Uzun zaman içinde başka sesler eklenmiş, İstanbul’da insanlar Nohada Buena ile yeni ve güzel bir güne hazırlanmak için uykuya gitmişler, ertesi sabah yolda kimisi Merhaba demiş, kimisi Selamün Aleyküm kimisi de Şalom Aleyhem.
Selamlaşma sözlerini bilmediğim ve ondan dolayı burada zikretmediğim arkadaşlardan özür dilerim, yanlış telaffuz ettiklerim için de kızmayın.
Bugün unuttuklarımı, bilmediklerimi de öğreneceğim, telaffuzumu da düzelteceğim.
Ya da birlikte öğreneceğiz, beraberce.
Bütün bu muazzam zenginliklerimiz yıllarca inkar edildi, öğretilmedi, gizlendi.
Bu kadar zenginken, bu kadar çok güzellik varken, bu kadar farklı sesle karşındakine güzellikler, huzur dilemek varken,
Tek sesli
Tek renkli
Tek tınılı
bir yokluğa, bir kuraklığa, bir çöle hapsetmeyeceğiz artık kendimizi.
Düşünün, bir bahçenin rengarenk çiçeklerini tek bir renge boyuyorsunuz ne kadar çirkin olur.
Düşünün, bir türkünün tüm notalarını siliyor ve tek bir notayla söylüyorsunuz ne kadar sıkıcı olur.
Düşünün, bir senfoninin tüm seslerini siliyorsunuz, saçma bir gürültüye dönüşür.
Ya da bir tablo yapıyorsunuz, tek renk kullanarak – ne anlamsız, ne kötü, ne çirkin.

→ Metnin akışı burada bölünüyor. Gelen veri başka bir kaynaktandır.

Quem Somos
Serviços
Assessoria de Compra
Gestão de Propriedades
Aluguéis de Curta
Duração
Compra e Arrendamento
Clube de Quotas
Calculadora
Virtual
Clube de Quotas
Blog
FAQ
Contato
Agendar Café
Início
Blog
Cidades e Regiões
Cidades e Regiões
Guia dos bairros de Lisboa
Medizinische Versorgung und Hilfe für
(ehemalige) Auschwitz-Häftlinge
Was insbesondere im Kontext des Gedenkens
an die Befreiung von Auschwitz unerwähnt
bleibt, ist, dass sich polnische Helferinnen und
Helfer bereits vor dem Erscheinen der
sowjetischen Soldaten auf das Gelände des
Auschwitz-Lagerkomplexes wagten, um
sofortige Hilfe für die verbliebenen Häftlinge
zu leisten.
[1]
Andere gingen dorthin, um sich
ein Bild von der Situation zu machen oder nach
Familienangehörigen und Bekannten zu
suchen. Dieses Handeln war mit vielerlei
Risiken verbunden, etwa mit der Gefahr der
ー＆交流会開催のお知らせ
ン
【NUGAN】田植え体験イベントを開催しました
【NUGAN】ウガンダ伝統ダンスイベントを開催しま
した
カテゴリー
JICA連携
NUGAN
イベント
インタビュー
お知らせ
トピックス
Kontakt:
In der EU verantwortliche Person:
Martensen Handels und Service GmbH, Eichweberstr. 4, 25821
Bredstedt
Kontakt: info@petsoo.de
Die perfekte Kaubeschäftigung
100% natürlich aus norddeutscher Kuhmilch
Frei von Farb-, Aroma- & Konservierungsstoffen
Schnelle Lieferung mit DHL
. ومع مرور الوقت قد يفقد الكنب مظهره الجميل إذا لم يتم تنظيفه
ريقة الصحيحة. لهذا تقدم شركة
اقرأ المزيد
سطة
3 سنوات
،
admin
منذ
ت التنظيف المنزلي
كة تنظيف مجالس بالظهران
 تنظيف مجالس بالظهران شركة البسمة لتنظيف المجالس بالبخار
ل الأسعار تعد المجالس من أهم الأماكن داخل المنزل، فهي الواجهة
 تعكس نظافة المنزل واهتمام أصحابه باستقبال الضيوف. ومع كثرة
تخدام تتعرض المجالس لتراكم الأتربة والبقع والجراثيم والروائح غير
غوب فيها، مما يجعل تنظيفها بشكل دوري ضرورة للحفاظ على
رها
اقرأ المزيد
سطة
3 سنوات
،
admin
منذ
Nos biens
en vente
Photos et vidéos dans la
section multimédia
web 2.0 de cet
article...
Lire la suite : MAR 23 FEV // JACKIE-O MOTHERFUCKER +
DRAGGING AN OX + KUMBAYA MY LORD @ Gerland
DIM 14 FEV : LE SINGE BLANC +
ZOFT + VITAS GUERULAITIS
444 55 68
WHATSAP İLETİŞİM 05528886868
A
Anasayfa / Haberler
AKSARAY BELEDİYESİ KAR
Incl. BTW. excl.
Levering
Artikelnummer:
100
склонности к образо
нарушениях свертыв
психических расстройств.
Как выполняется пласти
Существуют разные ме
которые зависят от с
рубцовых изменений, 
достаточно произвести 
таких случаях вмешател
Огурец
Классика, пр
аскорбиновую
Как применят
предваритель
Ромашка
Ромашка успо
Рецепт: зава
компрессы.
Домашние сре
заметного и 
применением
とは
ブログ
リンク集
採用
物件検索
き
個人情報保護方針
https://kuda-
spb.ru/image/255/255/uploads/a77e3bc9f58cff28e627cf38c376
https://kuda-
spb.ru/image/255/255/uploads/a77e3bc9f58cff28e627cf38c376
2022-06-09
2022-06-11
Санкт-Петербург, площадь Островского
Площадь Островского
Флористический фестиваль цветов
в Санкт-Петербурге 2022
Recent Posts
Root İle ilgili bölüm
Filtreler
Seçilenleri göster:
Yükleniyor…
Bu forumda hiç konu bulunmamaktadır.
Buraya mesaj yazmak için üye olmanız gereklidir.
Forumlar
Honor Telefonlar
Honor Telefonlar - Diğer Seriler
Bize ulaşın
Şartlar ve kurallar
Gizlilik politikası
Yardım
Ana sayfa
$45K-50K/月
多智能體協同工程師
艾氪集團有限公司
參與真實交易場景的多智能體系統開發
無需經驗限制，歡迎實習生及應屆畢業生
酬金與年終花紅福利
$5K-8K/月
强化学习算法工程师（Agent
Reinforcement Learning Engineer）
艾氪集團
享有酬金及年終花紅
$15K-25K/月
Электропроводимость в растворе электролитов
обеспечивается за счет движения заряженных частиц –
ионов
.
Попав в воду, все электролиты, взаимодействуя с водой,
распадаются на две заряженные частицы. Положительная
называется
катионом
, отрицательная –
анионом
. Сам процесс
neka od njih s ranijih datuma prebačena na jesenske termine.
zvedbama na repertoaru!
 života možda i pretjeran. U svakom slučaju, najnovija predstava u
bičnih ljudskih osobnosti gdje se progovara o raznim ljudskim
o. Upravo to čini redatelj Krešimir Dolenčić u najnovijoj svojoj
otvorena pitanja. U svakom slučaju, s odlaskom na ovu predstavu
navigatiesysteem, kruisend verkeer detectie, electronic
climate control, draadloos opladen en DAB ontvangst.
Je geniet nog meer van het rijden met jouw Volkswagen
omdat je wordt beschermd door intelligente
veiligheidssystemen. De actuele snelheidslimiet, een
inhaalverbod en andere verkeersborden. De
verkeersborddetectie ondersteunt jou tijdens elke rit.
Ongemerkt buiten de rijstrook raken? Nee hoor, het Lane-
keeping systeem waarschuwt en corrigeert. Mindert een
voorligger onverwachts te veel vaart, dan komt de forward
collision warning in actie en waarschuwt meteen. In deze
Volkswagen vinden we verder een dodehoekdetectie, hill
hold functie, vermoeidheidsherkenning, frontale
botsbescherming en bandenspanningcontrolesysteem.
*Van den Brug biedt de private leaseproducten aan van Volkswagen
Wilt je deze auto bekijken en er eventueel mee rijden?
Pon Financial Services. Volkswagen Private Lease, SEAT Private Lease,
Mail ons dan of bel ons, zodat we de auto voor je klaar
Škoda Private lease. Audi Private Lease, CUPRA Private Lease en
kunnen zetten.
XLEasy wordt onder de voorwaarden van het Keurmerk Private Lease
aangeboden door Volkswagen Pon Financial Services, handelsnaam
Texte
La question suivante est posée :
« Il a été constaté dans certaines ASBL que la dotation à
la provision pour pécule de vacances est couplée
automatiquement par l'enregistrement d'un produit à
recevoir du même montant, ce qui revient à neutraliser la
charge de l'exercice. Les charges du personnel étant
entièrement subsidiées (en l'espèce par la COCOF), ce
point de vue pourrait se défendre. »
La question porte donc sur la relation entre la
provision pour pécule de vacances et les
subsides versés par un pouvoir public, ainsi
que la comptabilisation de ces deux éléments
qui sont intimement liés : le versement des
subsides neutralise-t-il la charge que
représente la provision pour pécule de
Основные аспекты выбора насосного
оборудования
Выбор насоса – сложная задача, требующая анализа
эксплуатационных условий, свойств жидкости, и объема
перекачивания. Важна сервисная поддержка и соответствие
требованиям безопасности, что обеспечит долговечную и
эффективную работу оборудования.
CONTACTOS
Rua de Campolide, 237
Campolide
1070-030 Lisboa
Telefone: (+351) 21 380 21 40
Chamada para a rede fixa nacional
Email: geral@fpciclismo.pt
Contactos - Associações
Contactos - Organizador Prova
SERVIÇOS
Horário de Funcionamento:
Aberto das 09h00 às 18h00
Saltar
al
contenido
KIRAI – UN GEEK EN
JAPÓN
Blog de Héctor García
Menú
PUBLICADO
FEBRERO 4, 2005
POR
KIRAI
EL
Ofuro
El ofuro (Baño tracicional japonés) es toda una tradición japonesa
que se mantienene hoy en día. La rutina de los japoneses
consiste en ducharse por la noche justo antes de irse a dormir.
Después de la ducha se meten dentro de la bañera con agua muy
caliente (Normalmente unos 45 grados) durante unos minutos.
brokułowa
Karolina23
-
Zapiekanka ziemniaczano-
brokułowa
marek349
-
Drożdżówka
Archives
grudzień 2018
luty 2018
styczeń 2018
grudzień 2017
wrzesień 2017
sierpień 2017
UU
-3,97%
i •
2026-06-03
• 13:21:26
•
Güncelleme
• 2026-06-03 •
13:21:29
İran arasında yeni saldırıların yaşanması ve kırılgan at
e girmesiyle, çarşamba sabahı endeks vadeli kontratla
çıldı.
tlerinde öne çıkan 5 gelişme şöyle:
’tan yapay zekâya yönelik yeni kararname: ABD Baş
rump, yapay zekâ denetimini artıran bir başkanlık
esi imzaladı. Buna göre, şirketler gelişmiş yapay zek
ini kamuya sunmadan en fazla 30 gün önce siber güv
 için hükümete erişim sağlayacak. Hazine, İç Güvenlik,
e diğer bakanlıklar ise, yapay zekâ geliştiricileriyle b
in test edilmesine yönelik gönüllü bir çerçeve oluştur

Bütün renklerimizle var olalım, bütün seslerimizle, bütün farklılıklarımızla.
Biri günaydın derken, diğeri rojbaş desin, şalom aleyhem diyerek hepimizin barış içinde yaşamasını dilersin, merhaba diyelim, benden sana zarar gelmez, ve selam verelim birbirimize.
Hayatı beraberce kuralım.
Çünkü, hayat beraberce güzel.
Hayat, sadece beraberce güzel.
Ve beraberce örgütlersek hayatı, her şey gerçekten de çok güzel olabilir.”
FARKLI MÜZİK KÜLTÜRLERİ BULUŞTU
Etkinlik, derneğin kendi deyimiyle “farklı coğrafyalardan sanatı belleğimize işli isimlerin konserleri” ile devam etti.
Konserde Suriye, İran, Azerbaycan, Balkan, Afrika, Kafkaslar ve Ortadoğu’dan halkların ezgilerini dillendiren farklı müzik grupları sahne aldı. Her müzik grubunun notalarıyla kendi ülkesinin güzelliklerini yaşattığı konserde zaman zaman kendini ritimlerin akışına bırakan izleyiciler, bu coşkuya dansla eşlik etti. Gecenin ilerleyen saatlerinde insanların yüzünde asılı kalan tebessümle konserde çalan son şarkıyla festival de sona ermiş oldu.